### WORK TASK
Output a faithful copy of the entries, every picture removed.

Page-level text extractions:
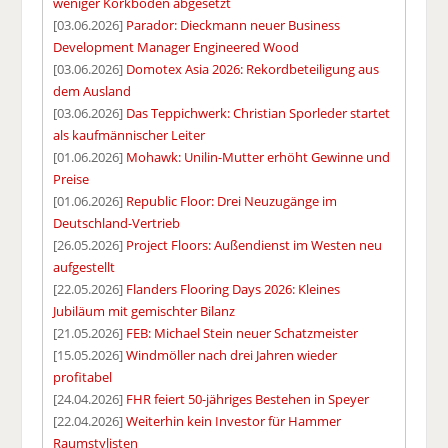
weniger Korkböden abgesetzt
[03.06.2026]
Parador: Dieckmann neuer Business
Development Manager Engineered Wood
[03.06.2026]
Domotex Asia 2026: Rekordbeteiligung aus
dem Ausland
[03.06.2026]
Das Teppichwerk: Christian Sporleder startet
als kaufmännischer Leiter
[01.06.2026]
Mohawk: Unilin-Mutter erhöht Gewinne und
Preise
[01.06.2026]
Republic Floor: Drei Neuzugänge im
Deutschland-Vertrieb
[26.05.2026]
Project Floors: Außendienst im Westen neu
aufgestellt
[22.05.2026]
Flanders Flooring Days 2026: Kleines
Jubiläum mit gemischter Bilanz
[21.05.2026]
FEB: Michael Stein neuer Schatzmeister
[15.05.2026]
Windmöller nach drei Jahren wieder
profitabel
[24.04.2026]
FHR feiert 50-jähriges Bestehen in Speyer
[22.04.2026]
Weiterhin kein Investor für Hammer
Raumstylisten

### ANSWER AREA
weniger Korkböden abgesetzt
[03.06.2026]
Parador: Dieckmann neuer Business
Development Manager Engineered Wood
[03.06.2026]
Domotex Asia 2026: Rekordbeteiligung aus
dem Ausland
[03.06.2026]
Das Teppichwerk: Christian Sporleder startet
als kaufmännischer Leiter
[01.06.2026]
Mohawk: Unilin-Mutter erhöht Gewinne und
Preise
[01.06.2026]
Republic Floor: Drei Neuzugänge im
Deutschland-Vertrieb
[26.05.2026]
Project Floors: Außendienst im Westen neu
aufgestellt
[22.05.2026]
Flanders Flooring Days 2026: Kleines
Jubiläum mit gemischter Bilanz
[21.05.2026]
FEB: Michael Stein neuer Schatzmeister
[15.05.2026]
Windmöller nach drei Jahren wieder
profitabel
[24.04.2026]
FHR feiert 50-jähriges Bestehen in Speyer
[22.04.2026]
Weiterhin kein Investor für Hammer
Raumstylisten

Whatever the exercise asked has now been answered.